Saved data entries:
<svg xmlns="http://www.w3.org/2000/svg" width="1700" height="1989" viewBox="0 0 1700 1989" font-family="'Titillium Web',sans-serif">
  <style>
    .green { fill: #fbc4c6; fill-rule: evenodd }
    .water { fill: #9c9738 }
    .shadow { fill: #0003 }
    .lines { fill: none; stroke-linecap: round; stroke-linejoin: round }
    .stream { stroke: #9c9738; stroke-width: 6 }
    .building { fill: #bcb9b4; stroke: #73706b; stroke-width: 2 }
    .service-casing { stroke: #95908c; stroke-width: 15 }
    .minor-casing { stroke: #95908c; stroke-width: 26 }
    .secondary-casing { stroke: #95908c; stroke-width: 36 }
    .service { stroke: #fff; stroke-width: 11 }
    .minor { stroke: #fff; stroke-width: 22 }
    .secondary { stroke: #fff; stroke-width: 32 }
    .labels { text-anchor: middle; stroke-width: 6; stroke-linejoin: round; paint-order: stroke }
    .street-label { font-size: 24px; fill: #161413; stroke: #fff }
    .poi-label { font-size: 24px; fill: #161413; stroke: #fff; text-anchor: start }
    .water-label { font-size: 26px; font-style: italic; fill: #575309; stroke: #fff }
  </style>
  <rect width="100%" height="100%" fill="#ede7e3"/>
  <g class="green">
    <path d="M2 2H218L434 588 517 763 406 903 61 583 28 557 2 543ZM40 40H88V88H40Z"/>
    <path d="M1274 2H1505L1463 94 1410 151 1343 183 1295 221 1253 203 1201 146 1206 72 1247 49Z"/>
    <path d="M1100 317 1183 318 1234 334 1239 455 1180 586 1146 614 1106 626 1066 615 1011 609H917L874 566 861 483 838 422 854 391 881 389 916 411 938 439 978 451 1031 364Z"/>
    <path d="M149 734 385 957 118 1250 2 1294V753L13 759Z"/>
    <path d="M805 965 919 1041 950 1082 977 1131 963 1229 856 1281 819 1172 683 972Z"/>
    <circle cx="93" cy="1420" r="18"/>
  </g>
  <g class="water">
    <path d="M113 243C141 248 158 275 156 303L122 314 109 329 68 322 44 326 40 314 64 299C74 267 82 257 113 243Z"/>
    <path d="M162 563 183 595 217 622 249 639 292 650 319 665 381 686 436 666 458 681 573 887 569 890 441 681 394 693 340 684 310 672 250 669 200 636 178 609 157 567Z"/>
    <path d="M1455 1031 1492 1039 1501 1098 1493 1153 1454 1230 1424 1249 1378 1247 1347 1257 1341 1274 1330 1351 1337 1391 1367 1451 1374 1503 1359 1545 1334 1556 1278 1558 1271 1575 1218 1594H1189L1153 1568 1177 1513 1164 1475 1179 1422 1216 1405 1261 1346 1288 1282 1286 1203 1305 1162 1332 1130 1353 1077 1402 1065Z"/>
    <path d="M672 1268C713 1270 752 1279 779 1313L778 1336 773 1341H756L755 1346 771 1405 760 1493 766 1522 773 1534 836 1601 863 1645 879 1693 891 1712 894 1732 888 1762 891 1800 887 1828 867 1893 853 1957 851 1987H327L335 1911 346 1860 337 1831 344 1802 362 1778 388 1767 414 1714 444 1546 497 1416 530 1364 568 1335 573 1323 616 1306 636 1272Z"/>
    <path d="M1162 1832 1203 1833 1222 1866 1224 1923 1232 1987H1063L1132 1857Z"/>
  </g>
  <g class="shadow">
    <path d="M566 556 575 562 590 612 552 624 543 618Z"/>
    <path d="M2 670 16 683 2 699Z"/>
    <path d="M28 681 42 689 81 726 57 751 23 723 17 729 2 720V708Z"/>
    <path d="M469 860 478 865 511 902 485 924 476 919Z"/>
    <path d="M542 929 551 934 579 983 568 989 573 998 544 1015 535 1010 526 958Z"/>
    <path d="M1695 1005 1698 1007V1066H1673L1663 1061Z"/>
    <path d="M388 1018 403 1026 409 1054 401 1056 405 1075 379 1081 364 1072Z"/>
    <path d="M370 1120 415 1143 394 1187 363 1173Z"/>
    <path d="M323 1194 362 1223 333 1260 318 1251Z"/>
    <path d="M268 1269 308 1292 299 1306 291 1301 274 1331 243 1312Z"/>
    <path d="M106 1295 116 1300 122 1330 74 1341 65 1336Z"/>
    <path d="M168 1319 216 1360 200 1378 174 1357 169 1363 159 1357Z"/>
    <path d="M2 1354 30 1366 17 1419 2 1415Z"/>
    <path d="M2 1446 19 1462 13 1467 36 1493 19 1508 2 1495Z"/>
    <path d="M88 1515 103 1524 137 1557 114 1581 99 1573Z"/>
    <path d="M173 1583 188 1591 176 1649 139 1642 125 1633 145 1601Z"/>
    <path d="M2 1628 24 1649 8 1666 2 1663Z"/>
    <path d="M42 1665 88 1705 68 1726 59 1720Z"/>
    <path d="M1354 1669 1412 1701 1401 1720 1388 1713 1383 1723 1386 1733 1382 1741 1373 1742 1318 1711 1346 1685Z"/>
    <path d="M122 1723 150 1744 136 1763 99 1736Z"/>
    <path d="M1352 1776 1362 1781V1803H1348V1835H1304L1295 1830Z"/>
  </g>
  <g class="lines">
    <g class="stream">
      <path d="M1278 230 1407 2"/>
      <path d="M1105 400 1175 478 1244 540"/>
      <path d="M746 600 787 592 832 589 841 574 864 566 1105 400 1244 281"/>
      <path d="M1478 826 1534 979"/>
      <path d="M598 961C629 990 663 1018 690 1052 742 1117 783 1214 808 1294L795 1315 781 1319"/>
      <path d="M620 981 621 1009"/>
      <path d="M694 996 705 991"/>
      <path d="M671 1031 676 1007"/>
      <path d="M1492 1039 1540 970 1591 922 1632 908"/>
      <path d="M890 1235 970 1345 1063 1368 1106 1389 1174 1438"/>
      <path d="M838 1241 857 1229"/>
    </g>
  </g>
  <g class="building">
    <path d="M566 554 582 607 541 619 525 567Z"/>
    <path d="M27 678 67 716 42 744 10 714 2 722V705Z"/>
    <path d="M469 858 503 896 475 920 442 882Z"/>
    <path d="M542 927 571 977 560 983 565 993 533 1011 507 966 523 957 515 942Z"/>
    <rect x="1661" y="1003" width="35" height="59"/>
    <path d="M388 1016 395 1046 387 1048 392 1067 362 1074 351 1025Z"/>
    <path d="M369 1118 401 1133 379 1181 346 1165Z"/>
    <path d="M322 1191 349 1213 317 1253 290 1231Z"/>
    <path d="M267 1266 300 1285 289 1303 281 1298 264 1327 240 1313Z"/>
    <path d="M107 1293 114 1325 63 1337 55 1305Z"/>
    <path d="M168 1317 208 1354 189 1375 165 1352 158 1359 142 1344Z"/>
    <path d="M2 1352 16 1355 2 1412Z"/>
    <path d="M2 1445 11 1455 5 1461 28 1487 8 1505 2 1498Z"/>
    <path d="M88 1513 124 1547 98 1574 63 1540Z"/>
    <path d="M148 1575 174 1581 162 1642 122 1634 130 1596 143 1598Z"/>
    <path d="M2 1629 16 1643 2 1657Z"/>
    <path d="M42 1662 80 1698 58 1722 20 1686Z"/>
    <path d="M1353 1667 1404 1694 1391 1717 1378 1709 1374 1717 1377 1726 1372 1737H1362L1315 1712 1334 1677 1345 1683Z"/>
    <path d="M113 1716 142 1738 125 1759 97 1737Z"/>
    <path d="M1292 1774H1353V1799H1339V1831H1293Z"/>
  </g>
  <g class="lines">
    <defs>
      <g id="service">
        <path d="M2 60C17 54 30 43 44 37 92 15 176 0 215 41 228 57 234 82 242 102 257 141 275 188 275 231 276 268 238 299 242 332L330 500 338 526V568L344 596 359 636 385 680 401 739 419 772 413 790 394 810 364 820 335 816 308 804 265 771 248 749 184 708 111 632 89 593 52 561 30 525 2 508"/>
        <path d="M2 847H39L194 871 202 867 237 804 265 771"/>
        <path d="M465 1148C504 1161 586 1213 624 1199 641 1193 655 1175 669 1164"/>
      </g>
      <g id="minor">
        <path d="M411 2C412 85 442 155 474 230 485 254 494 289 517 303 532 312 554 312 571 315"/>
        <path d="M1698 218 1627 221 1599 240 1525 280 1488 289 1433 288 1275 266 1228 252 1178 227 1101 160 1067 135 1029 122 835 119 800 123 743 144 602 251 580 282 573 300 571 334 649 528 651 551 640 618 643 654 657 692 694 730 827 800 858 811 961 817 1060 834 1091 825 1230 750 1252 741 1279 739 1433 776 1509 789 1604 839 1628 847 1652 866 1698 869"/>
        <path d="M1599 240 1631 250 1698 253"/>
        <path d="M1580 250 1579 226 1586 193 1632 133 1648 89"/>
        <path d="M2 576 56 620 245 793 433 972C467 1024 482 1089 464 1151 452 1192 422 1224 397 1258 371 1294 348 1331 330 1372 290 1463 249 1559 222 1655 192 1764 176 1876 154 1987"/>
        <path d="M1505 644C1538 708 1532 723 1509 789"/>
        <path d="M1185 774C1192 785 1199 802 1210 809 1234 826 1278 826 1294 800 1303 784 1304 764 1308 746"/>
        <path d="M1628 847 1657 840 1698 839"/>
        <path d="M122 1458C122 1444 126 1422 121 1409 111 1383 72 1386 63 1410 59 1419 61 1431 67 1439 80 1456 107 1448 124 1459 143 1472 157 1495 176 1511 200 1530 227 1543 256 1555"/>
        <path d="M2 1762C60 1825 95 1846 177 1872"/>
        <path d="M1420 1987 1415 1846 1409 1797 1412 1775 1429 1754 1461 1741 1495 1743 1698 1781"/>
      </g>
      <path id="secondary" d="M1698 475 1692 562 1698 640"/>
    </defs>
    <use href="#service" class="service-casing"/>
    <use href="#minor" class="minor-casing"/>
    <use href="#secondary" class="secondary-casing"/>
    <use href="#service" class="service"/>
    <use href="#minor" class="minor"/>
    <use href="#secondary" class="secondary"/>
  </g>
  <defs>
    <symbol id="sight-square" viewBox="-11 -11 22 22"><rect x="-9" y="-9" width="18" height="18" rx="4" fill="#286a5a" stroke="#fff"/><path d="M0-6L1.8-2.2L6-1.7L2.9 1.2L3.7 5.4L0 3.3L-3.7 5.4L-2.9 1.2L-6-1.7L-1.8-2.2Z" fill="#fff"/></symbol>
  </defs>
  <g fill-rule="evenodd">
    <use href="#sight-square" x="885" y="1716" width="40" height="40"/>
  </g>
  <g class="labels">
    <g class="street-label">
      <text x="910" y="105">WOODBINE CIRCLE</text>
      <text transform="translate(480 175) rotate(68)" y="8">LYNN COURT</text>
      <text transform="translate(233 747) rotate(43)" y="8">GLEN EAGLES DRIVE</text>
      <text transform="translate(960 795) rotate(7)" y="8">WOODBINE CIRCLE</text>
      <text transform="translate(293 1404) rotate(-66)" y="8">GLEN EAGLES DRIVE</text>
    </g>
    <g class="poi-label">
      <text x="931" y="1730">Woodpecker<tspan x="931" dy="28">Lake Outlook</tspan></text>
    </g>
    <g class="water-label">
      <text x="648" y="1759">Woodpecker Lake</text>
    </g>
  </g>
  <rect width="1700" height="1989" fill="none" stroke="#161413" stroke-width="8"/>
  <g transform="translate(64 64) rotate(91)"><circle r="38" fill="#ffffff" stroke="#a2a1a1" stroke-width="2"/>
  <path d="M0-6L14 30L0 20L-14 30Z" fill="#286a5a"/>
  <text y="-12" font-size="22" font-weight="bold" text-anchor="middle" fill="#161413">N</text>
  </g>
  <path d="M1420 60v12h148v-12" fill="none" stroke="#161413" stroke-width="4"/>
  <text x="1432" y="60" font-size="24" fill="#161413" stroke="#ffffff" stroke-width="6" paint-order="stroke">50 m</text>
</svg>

DIRECTIONS FOR THIS TASK
Of the lines above, output exactly those from the line bearing "#9c9738; stroke-width: 6" through the line bearing "#fff; stroke-width: 11", inclusive.

YOUR SOLUTION
    .stream { stroke: #9c9738; stroke-width: 6 }
    .building { fill: #bcb9b4; stroke: #73706b; stroke-width: 2 }
    .service-casing { stroke: #95908c; stroke-width: 15 }
    .minor-casing { stroke: #95908c; stroke-width: 26 }
    .secondary-casing { stroke: #95908c; stroke-width: 36 }
    .service { stroke: #fff; stroke-width: 11 }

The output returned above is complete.